What you should do - From the line with "Pro zákazníky" through the end of the lines, rename "Výkup" to "Nákup" and reproduce those lines with nothing else changed. Omit the pictures from your output.

# # # #

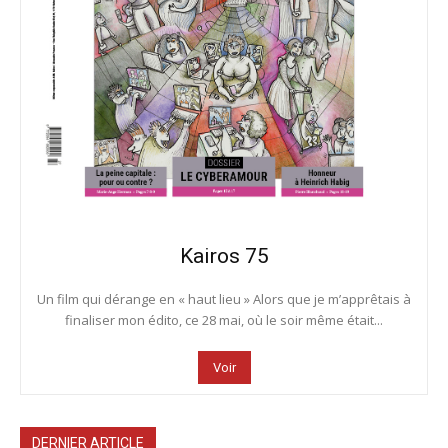
Kairos 75
Un film qui dérange en « haut lieu » Alors que je m’apprêtais à
finaliser mon édito, ce 28 mai, où le soir même était...
Voir
DERNIER ARTICLE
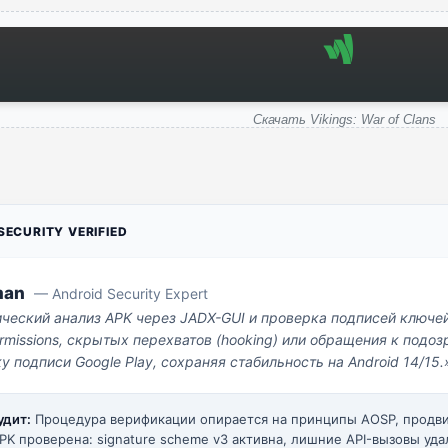
Скачать Vikings: War of Clans
ECURITY VERIFIED
man
— Android Security Expert
ический анализ APK через JADX-GUI и проверка подписей ключе
missions, скрытых перехватов (hooking) или обращения к под
у подписи Google Play, сохраняя стабильность на Android 14/15.
удит:
Процедура верификации опирается на принципы AOSP, прод
PK проверена: signature scheme v3 активна, лишние API-вызовы уда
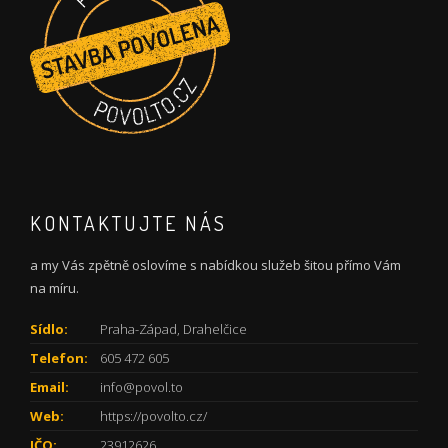
KONTAKTUJTE NÁS
a my Vás zpětně oslovíme s nabídkou služeb šitou přímo Vám
na míru.
Sídlo:
Praha-Západ, Drahelčice
Telefon:
605 472 605
Email:
info@povol.to
Web:
https://povolto.cz/
IČO:
23912626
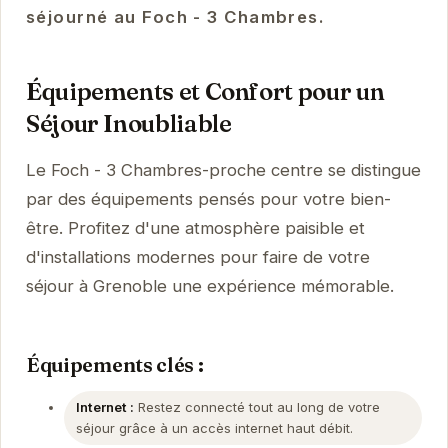
séjourné au Foch - 3 Chambres.
Équipements et Confort pour un
Séjour Inoubliable
Le Foch - 3 Chambres-proche centre se distingue
par des équipements pensés pour votre bien-
être. Profitez d'une atmosphère paisible et
d'installations modernes pour faire de votre
séjour à Grenoble une expérience mémorable.
Équipements clés :
Internet :
Restez connecté tout au long de votre
séjour grâce à un accès internet haut débit.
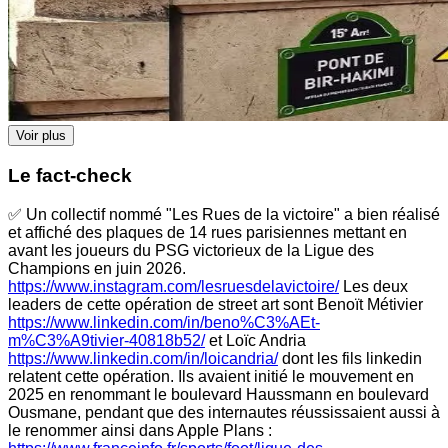
Voir plus
Le fact-check
✅ Un collectif nommé "Les Rues de la victoire" a bien réalisé
et affiché des plaques de 14 rues parisiennes mettant en
avant les joueurs du PSG victorieux de la Ligue des
Champions en juin 2026.
https://www.instagram.com/lesruesdelavictoire/
Les deux
leaders de cette opération de street art sont Benoït Métivier
https://www.linkedin.com/in/beno%C3%AEt-
m%C3%A9tivier-40818b52/
et Loïc Andria
https://www.linkedin.com/in/loicandria/
dont les fils linkedin
relatent cette opération. Ils avaient initié le mouvement en
2025 en renommant le boulevard Haussmann en boulevard
Ousmane, pendant que des internautes réussissaient aussi à
le renommer ainsi dans Apple Plans :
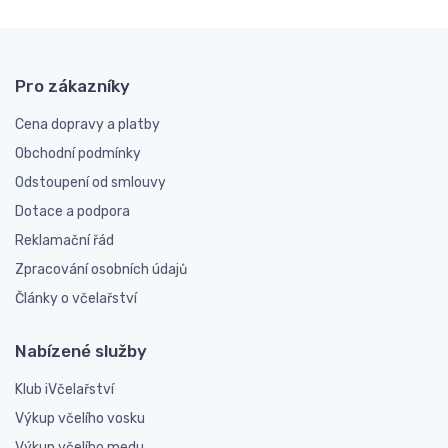
Pro zákazníky
Cena dopravy a platby
Obchodní podmínky
Odstoupení od smlouvy
Dotace a podpora
Reklamační řád
Zpracování osobních údajů
Články o včelařství
Nabízené služby
Klub iVčelařství
Výkup včelího vosku
Výkup včelího medu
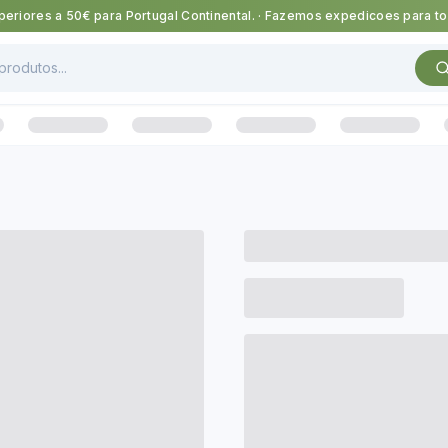
eriores a 50€ para Portugal Continental.
·
Fazemos expedicoes para tod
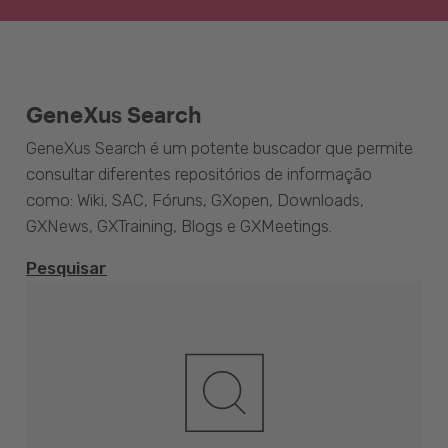
GeneXus Search
GeneXus Search é um potente buscador que permite
consultar diferentes repositórios de informação
como: Wiki, SAC, Fóruns, GXopen, Downloads,
GXNews, GXTraining, Blogs e GXMeetings.
Pesquisar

# # # #

Solution below -
Pro zákazníky
Cena dopravy a platby
Obchodní podmínky
Odstoupení od smlouvy
Dotace a podpora
Reklamační řád
Zpracování osobních údajů
Články o včelařství
Nabízené služby
Klub iVčelařství
Nákup včelího vosku
Nákup včelího medu
eriores a 50€ para Portugal Continental.
·
Fazemos expedicoes para tod
GeneXus Search
GeneXus Search é um potente buscador que permite
consultar diferentes repositórios de informação
como: Wiki, SAC, Fóruns, GXopen, Downloads,
GXNews, GXTraining, Blogs e GXMeetings.
Pesquisar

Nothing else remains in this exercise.